In the present pandemic situation, many prefer to continue their training indoors. Even a bad weather day like a rainy day is a perfect opportunity for cross-training indoors.

Cross-training indoors is the key to performance improvement and injury prevention. If you concentrate on running alone, then you may miss the adjustments required to make to stay healthy.

The three components that get involved in cross-training include cardio, strength and agility.

Cardio

It is recommended that at least 150 minutes of moderate-intensity exercise is required per week for optimum cardio vitality. Runners, on the other hand, may require up to 300 minutes of moderate-intensity exercise. All these will go to train our heart and lungs and keep them healthy.

If you have a treadmill, elliptical bike or similar equipment, you can do your exercise or else you have to choose an equipment-free cardio regime.

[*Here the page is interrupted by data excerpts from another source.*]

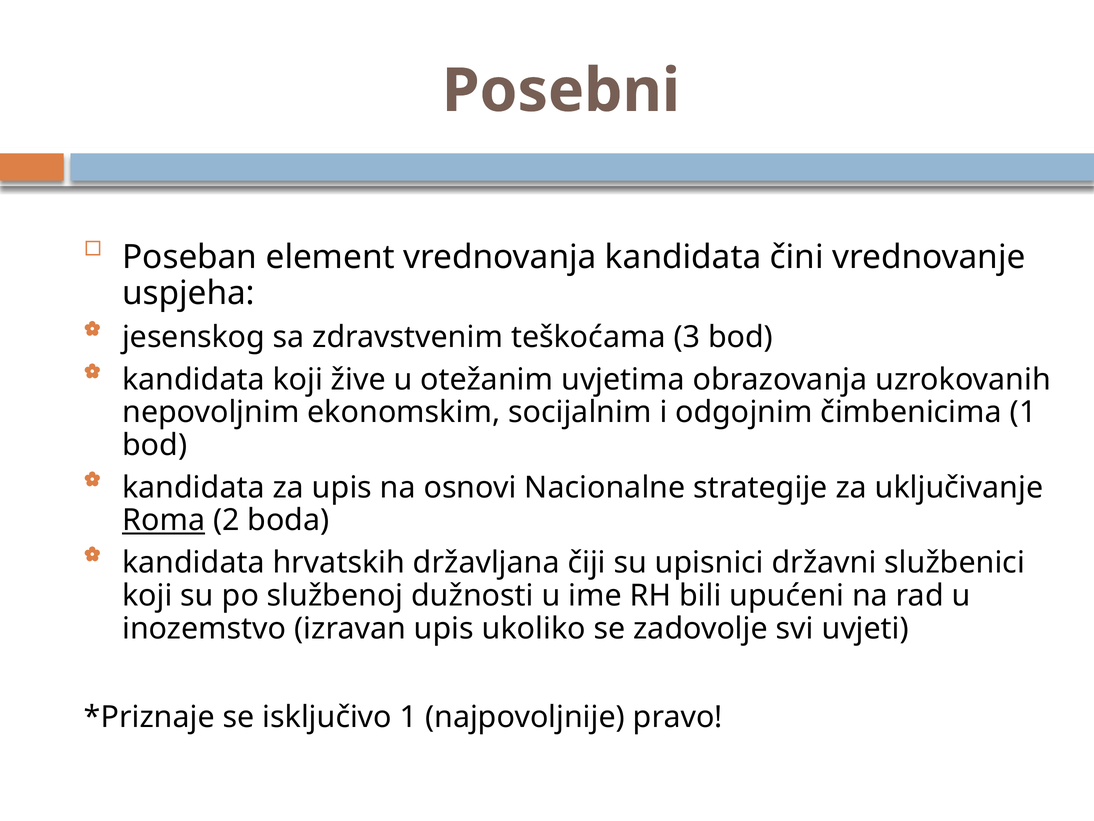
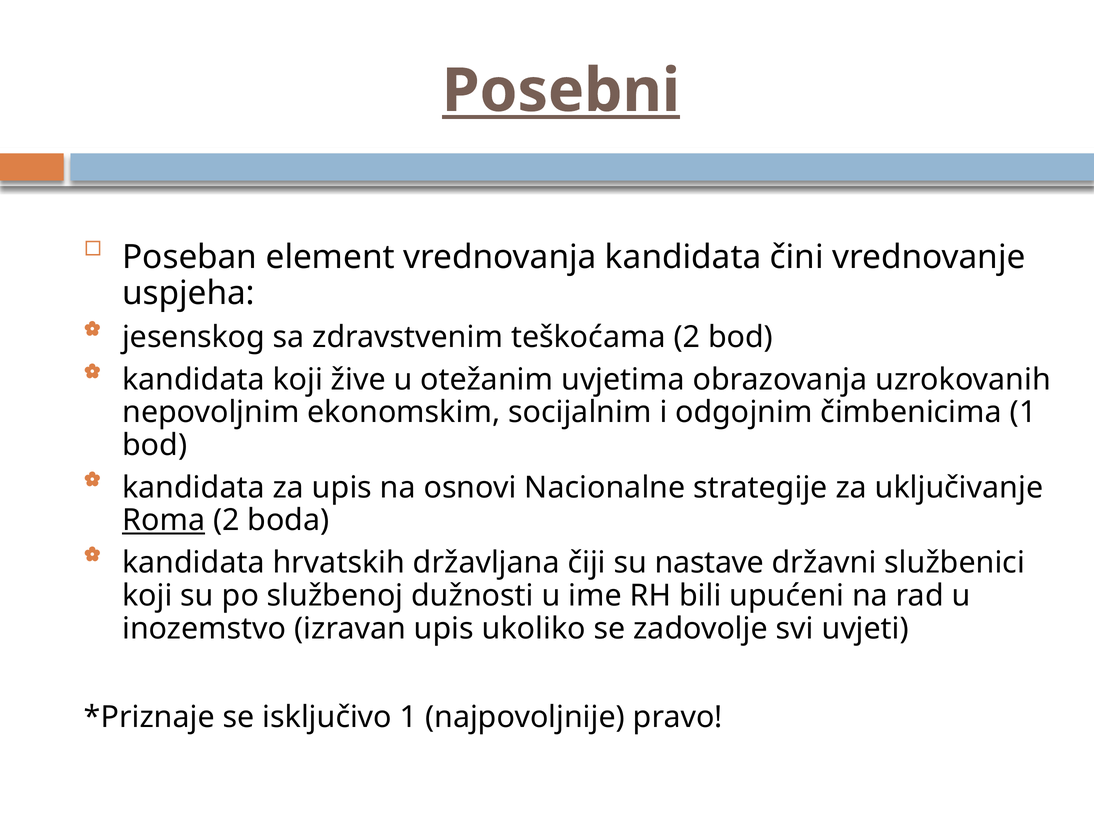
Posebni underline: none -> present
teškoćama 3: 3 -> 2
upisnici: upisnici -> nastave
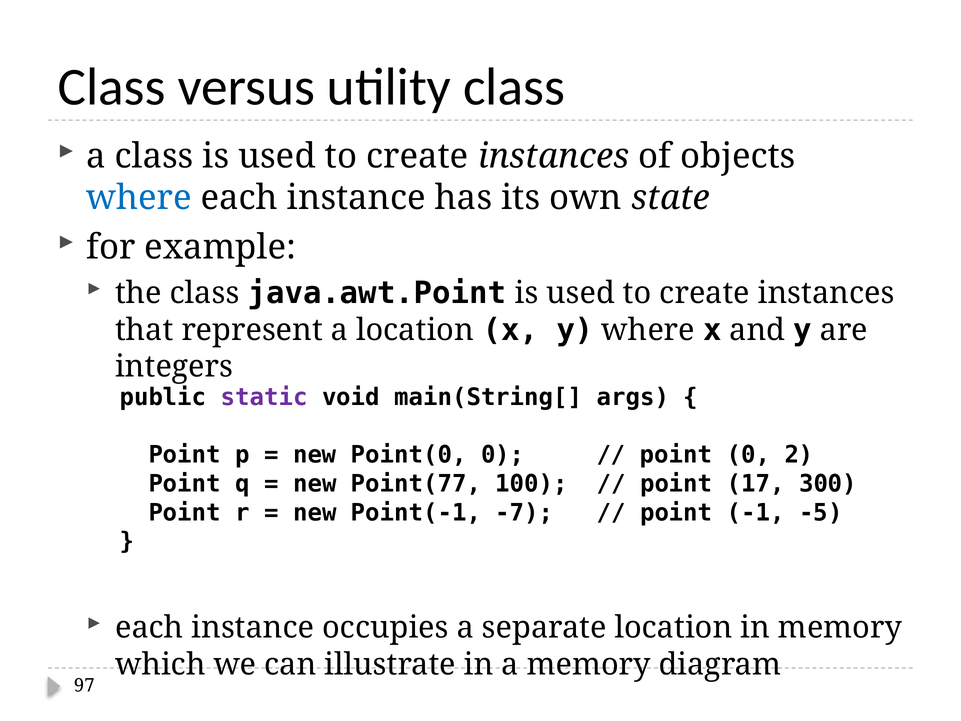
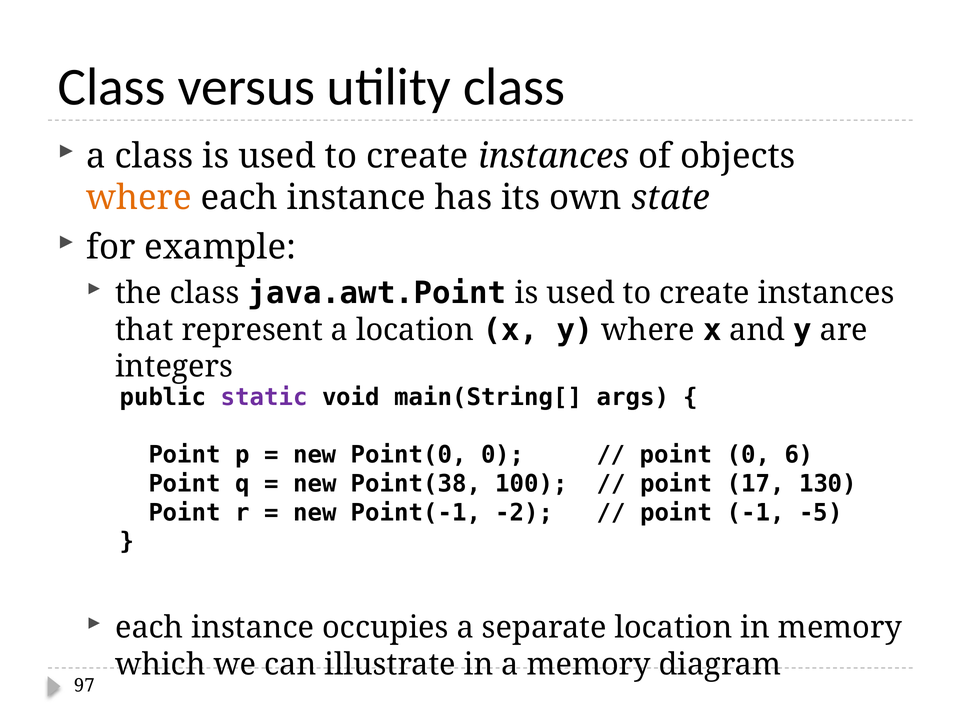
where at (139, 198) colour: blue -> orange
2: 2 -> 6
Point(77: Point(77 -> Point(38
300: 300 -> 130
-7: -7 -> -2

You may very easily create your own indoor circuit training, which consists of running, walking and marching. You can practice running in place, stair climbing, jumping jacks or jumping rope.

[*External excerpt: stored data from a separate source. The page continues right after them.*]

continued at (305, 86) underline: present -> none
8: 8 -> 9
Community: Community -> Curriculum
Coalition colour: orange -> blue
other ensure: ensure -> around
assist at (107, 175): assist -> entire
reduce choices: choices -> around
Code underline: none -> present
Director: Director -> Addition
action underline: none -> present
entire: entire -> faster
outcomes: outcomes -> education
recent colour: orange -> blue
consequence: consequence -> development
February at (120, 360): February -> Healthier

There is the option of choosing high-intensity training (HIT), which is nothing but seven to eight minutes of intense exercise. Spread it between normal exercise and elliptical. Dancing is another option and nothing like a fast-paced Zumba number. All these will get your heart up and running smoothly.

Strength

Suppose you don’t have too much space to spare for exercise; there’s plenty you can do with your control of body weight and strength exercises.

The strength exercises should focus on a lot of major muscle groups. Try to have a series of six to ten exercises with an average of ten repetitions. You can exercise to a point where at the end of the exercise, your muscle gets deeply tired. Remember not to hurt yourself in the process.

Agility

Last is the agility factor or exercises. Focusing on agility will improve our ability to prevent injuries. There are many options available, including yoga, pilates and barre. You can use the cool-down period of stretches and have the most beneficial agility training.

Finding other resources

You can always access the online training. You can also watch an experienced runner who is a part of a running club. Such experienced trainers and sportspeople will be able to guide you easily as to what is appropriate for your age and ability.